On Thu, Dec 22, 2022 at 10:51 AM Lennart Poettering
<mzerq...@0pointer.de> wrote:
>
> On Do, 22.12.22 10:43, Neal Gompa (ngomp...@gmail.com) wrote:
>
> > On Thu, Dec 22, 2022 at 10:39 AM Lennart Poettering
> > <mzerq...@0pointer.de> wrote:
> > >
> > > On Do, 22.12.22 05:38, Neal Gompa (ngomp...@gmail.com) wrote:
> > >
> > > > > I understand the big issue you have is that the certificate store for
> > > > > Linux (i.e. the mokutil db) is limited in size because EFI variable
> > > > > NVRAM is limited in size? If that's the big issue you are having then
> > > > > that's absolutely something the Linux community can fix, and can
> > > > > address. Specifically, shim could allow storing the cert store on
> > > > > disk, and authenticate it at boot via the TPM. Not trivial, but
> > > > > doable. And certainly not the firmware's fault...
> > > > >
> > > > > I mean, UEFI has its warts, but I don't see that it's UEFI's fault if
> > > > > the way Linux/shim/mokutil implement the cert db is done the way it is
> > > > > currently done.
> > > >
> > > > Frankly, I'm aggravated by the increased reliance on UEFI features
> > > > without fixing Linux's problems with UEFI features. If we stopped
> > > > relying on UEFI for the cert store, a lot of my issues would go away,
> > > > because then we can design better workflows for managing
> > > > certificates.
> > >
> > > Well, the thing is: a chain of trust is a *chain*, hence you must
> > > ultimately hook validation to what the firmware provides you with as
> > > root. And that ultimately is the SecureBoot db on commodity hardware.
> > >
> > > If I buy a boring laptop at a store it will come with a UEFI cert
> > > store, and nothing else.

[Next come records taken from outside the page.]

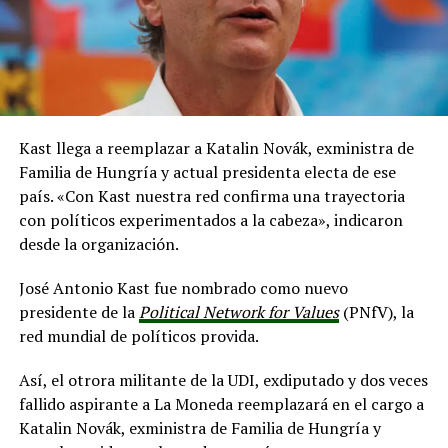
Kast llega a reemplazar a Katalin Novák, exministra de
Familia de Hungría y actual presidenta electa de ese
país. «Con Kast nuestra red confirma una trayectoria
con políticos experimentados a la cabeza», indicaron
desde la organización.
José Antonio Kast fue nombrado como nuevo
presidente de la
Political Network for Values
(PNfV), la
red mundial de políticos provida.
Así, el otrora militante de la UDI, exdiputado y dos veces
fallido aspirante a La Moneda reemplazará en el cargo a
Katalin Novák, exministra de Familia de Hungría y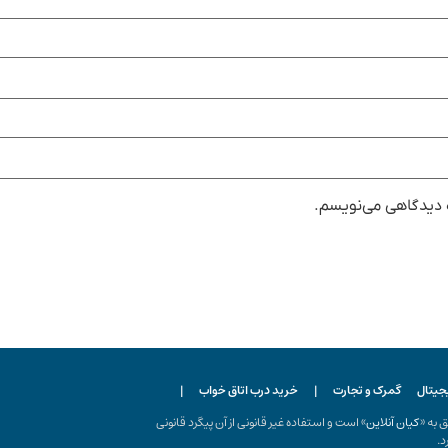
ه دیدگاهی می‌نویسم.
یجیتال
گمرک و تجارت
|
خرید درب اتاق خواب
|
ه «
کیان آنلاین
» است و استفاده غیر قانونی از آن پیگرد قانونی
د.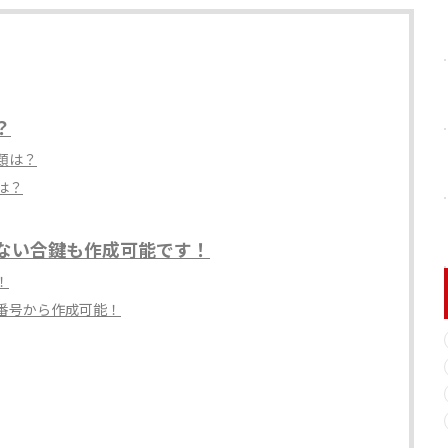
？
類は？
は？
ない合鍵も作成可能です！
！
番号から作成可能！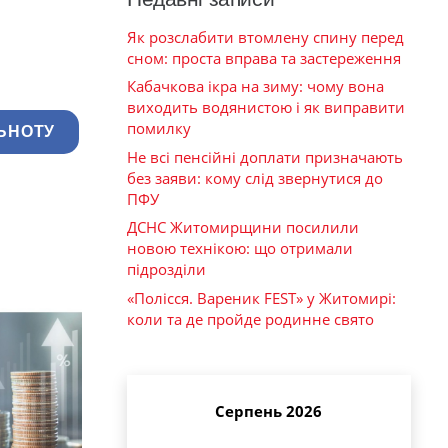
Як розслабити втомлену спину перед
сном: проста вправа та застереження
Кабачкова ікра на зиму: чому вона
виходить водянистою і як виправити
помилку
ЬНОТУ
Не всі пенсійні доплати призначають
без заяви: кому слід звернутися до
ПФУ
ДСНС Житомирщини посилили
новою технікою: що отримали
підрозділи
«Полісся. Вареник FEST» у Житомирі:
коли та де пройде родинне свято
Серпень 2026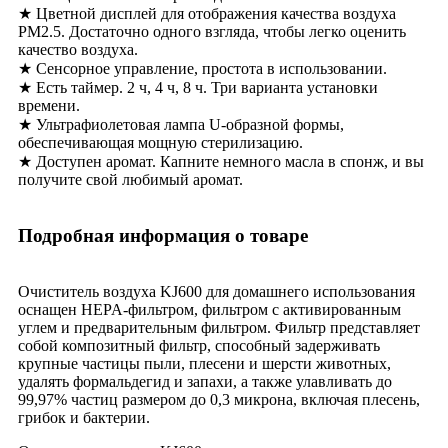
★ Цветной дисплей для отображения качества воздуха
PM2.5. Достаточно одного взгляда, чтобы легко оценить
качество воздуха.
★ Сенсорное управление, простота в использовании.
★ Есть таймер. 2 ч, 4 ч, 8 ч. Три варианта установки
времени.
★ Ультрафиолетовая лампа U-образной формы,
обеспечивающая мощную стерилизацию.
★ Доступен аромат. Капните немного масла в спонж, и вы
получите свой любимый аромат.
Подробная информация о товаре
Очиститель воздуха KJ600 для домашнего использования
оснащен HEPA-фильтром, фильтром с активированным
углем и предварительным фильтром. Фильтр представляет
собой композитный фильтр, способный задерживать
крупные частицы пыли, плесени и шерсти животных,
удалять формальдегид и запахи, а также улавливать до
99,97% частиц размером до 0,3 микрона, включая плесень,
грибок и бактерии.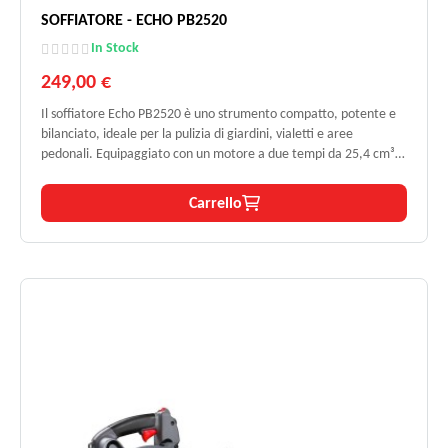
SOFFIATORE - ECHO PB2520
In Stock
249,00 €
Il soffiatore Echo PB2520 è uno strumento compatto, potente e
bilanciato, ideale per la pulizia di giardini, vialetti e aree
pedonali. Equipaggiato con un motore a due tempi da 25,4 cm³ e
una potenza di 1,24 HP, assicura un'elevata velocità dell’aria fino
a 76,2 m/s. Il design ergonomico, il peso contenuto di soli 4 kg e il
Carrello
sistema antivibrante rendono l’uso confortevole anche per
sessioni prolungate. Affidabile e resistente, è testato per
garantire fino a 300 ore di lavoro continuativo senza
manutenzione.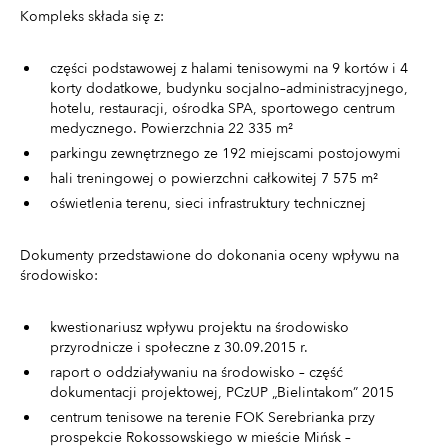
Kompleks składa się z:
części podstawowej z halami tenisowymi na 9 kortów i 4
korty dodatkowe, budynku socjalno–administracyjnego,
hotelu, restauracji, ośrodka SPA, sportowego centrum
medycznego. Powierzchnia 22 335 m²
parkingu zewnętrznego ze 192 miejscami postojowymi
hali treningowej o powierzchni całkowitej 7 575 m²
oświetlenia terenu, sieci infrastruktury technicznej
Dokumenty przedstawione do dokonania oceny wpływu na
środowisko:
kwestionariusz wpływu projektu na środowisko
przyrodnicze i społeczne z 30.09.2015 r.
raport o oddziaływaniu na środowisko – część
dokumentacji projektowej, PCzUP „Bielintakom” 2015
centrum tenisowe na terenie FOK Serebrianka przy
prospekcie Rokossowskiego w mieście Mińsk –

Linux cannot really ignore that. If it did,
> > > then you'd not have a trusted boot chain, hence the whole excercsie
> > > would be pointless.
> > >
> >
> > Shim trusts MS and the main distro cert, grub is trusted from there,
> > then the OS trusts those and anything else the admin adds. That's how
> > It should work. Trust chains are sensible as long as they're
> > extensible.
>
> Hmm, that chain is partly backwards? it's the firmware that has to
> trust the msft cert which trusts shim, which trusts the distro cert,
> which trusts grub and the kernel. The thing that comes first
> at boot must trust the next, otherwise we'd have to boot into
> untrusted stuff first, which really misses the point? not grokking
> what you are trying tosay?
>

Basically, I'm saying that the model of trust is flawed because users
are unable to work with it.

And besides, each level up is a smaller scope from the previous. A
cert trusted by shim can execute anything the firmware trusts, a cert
trusted by grub can only execute things it trusts, and finally a cert
trusted by the OS can only execute things in its context. Once we
reach the OS-level, we don't need pre-boot trust anymore. So enrolling
certificates to trust kernel modules/sysexts/etc. should not require
going down the trust levels. The OS should be able to establish its
own trust to those pieces or reject them independently. It should
certainly trust everything the lower levels trust, but there's no
reason to not allow the higher levels to establish their own scoped
trust.

This is the flaw we have right now: we can't do that.



-- 
真実はいつも一つ!/ Always, there's only one truth!